» Stated goal 1
Retype the entries between the line holding "black cross: moved 1 px left, 15 px down" and the final line of the entries, inclusive, omitting the pictures from your answer.

» Reading text
# ROTM Contest: Sept. Winner!



## 68greengoat (Sep 15, 2005)

Instg8ter!!!!! 1966 Tempest. Congrats!!! Your ride is featured on the homepage and will be entered in the Quaker State Autoguide.com free oil change drawing.

October's contest is ready for submissions.....
http://www.gtoforum.com/f85/rotm-contest-october-2011-a-34874/#post288164


----------



## BearGFR (Aug 25, 2008)

Congrats Brian!!!
Well deserved :cheers

Bear


----------



## facn8me (Jul 30, 2011)

One step closer to us tempest/lemans guy's taking over. WooHoo!!


----------



## jetstang (Nov 5, 2008)

Way to go G8ter!! The Tempest takes the prize on the GTO forum, WOO HOO!! But you deserve it, hell of a build and congrats! This is better than a trophy at a car show, this is from your peers!


----------



## Instg8ter (Sep 28, 2010)

» Recorded information

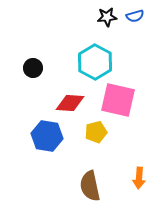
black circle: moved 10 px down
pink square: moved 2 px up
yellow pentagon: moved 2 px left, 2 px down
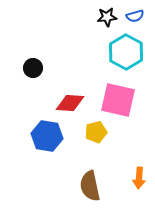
cyan hexagon: moved 31 px right, 10 px up
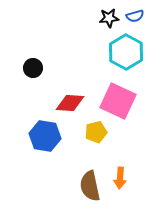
black star: moved 2 px right, 1 px down
pink square: moved 1 px down; rotated 12 degrees clockwise
blue hexagon: moved 2 px left
orange arrow: moved 19 px left
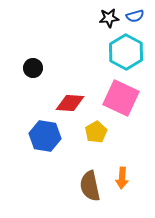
pink square: moved 3 px right, 3 px up
yellow pentagon: rotated 15 degrees counterclockwise
orange arrow: moved 2 px right
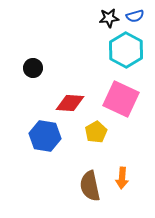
cyan hexagon: moved 2 px up
pink square: moved 1 px down
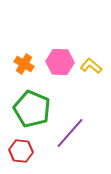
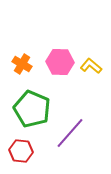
orange cross: moved 2 px left
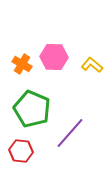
pink hexagon: moved 6 px left, 5 px up
yellow L-shape: moved 1 px right, 1 px up
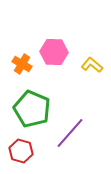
pink hexagon: moved 5 px up
red hexagon: rotated 10 degrees clockwise
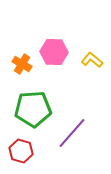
yellow L-shape: moved 5 px up
green pentagon: moved 1 px right; rotated 27 degrees counterclockwise
purple line: moved 2 px right
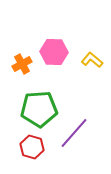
orange cross: rotated 30 degrees clockwise
green pentagon: moved 6 px right
purple line: moved 2 px right
red hexagon: moved 11 px right, 4 px up
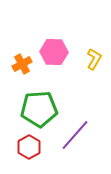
yellow L-shape: moved 2 px right, 1 px up; rotated 80 degrees clockwise
purple line: moved 1 px right, 2 px down
red hexagon: moved 3 px left; rotated 15 degrees clockwise
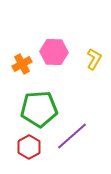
purple line: moved 3 px left, 1 px down; rotated 8 degrees clockwise
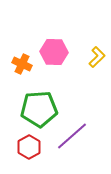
yellow L-shape: moved 3 px right, 2 px up; rotated 15 degrees clockwise
orange cross: rotated 36 degrees counterclockwise
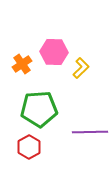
yellow L-shape: moved 16 px left, 11 px down
orange cross: rotated 30 degrees clockwise
purple line: moved 18 px right, 4 px up; rotated 40 degrees clockwise
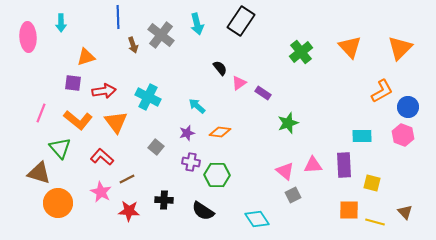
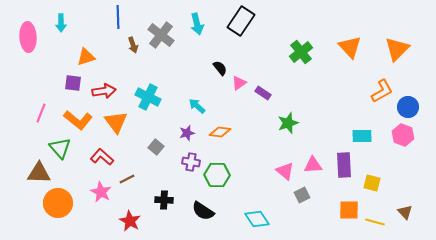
orange triangle at (400, 48): moved 3 px left, 1 px down
brown triangle at (39, 173): rotated 15 degrees counterclockwise
gray square at (293, 195): moved 9 px right
red star at (129, 211): moved 1 px right, 10 px down; rotated 25 degrees clockwise
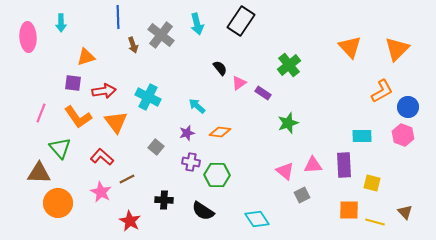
green cross at (301, 52): moved 12 px left, 13 px down
orange L-shape at (78, 120): moved 3 px up; rotated 16 degrees clockwise
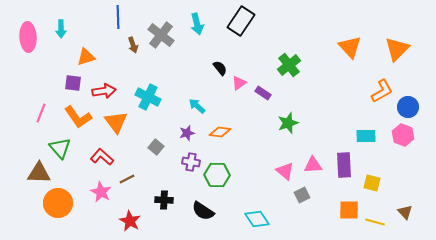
cyan arrow at (61, 23): moved 6 px down
cyan rectangle at (362, 136): moved 4 px right
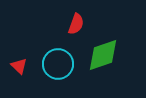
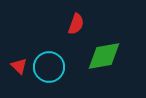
green diamond: moved 1 px right, 1 px down; rotated 9 degrees clockwise
cyan circle: moved 9 px left, 3 px down
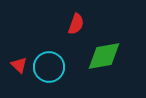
red triangle: moved 1 px up
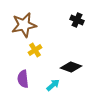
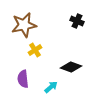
black cross: moved 1 px down
cyan arrow: moved 2 px left, 2 px down
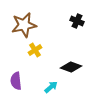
purple semicircle: moved 7 px left, 2 px down
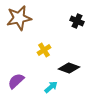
brown star: moved 5 px left, 7 px up
yellow cross: moved 9 px right
black diamond: moved 2 px left, 1 px down
purple semicircle: rotated 54 degrees clockwise
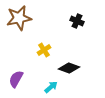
purple semicircle: moved 2 px up; rotated 18 degrees counterclockwise
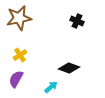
yellow cross: moved 24 px left, 5 px down
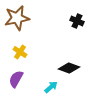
brown star: moved 2 px left
yellow cross: moved 3 px up; rotated 24 degrees counterclockwise
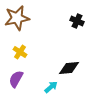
black diamond: rotated 25 degrees counterclockwise
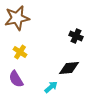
black cross: moved 1 px left, 15 px down
purple semicircle: rotated 60 degrees counterclockwise
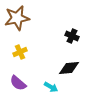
black cross: moved 4 px left
yellow cross: rotated 32 degrees clockwise
purple semicircle: moved 2 px right, 4 px down; rotated 18 degrees counterclockwise
cyan arrow: rotated 72 degrees clockwise
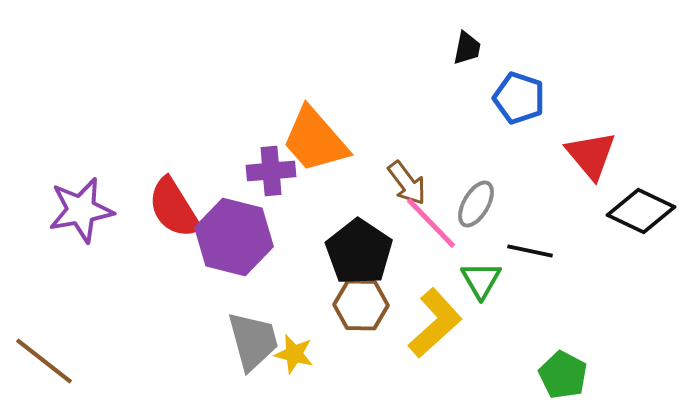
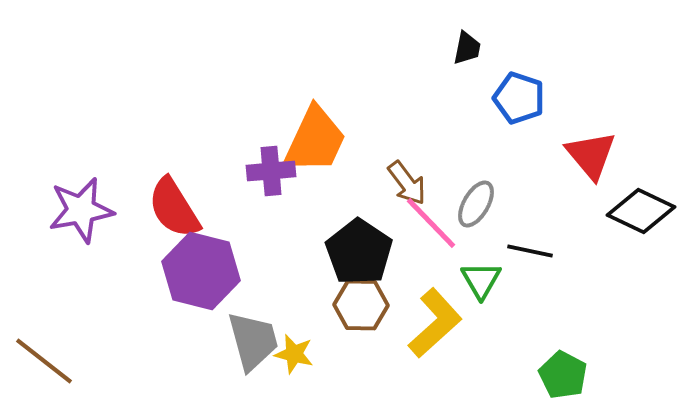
orange trapezoid: rotated 114 degrees counterclockwise
purple hexagon: moved 33 px left, 34 px down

» Stated goal 2
Translate into Spanish the following sentence from the contest thread: "Your ride is featured on the homepage and will be entered in the Quaker State Autoguide.com free oil change drawing."

» Correct result 1
black cross: moved 1 px left, 15 px down
purple semicircle: rotated 60 degrees counterclockwise
black cross: moved 4 px left
yellow cross: rotated 32 degrees clockwise
purple semicircle: moved 2 px right, 4 px down; rotated 18 degrees counterclockwise
cyan arrow: rotated 72 degrees clockwise
orange trapezoid: rotated 114 degrees counterclockwise
purple hexagon: moved 33 px left, 34 px down

» Correct result 2
Su vehículo aparece en la página de inicio y será inscrito en el sorteo de un cambio de aceite gratuito de Quaker State Autoguide.com.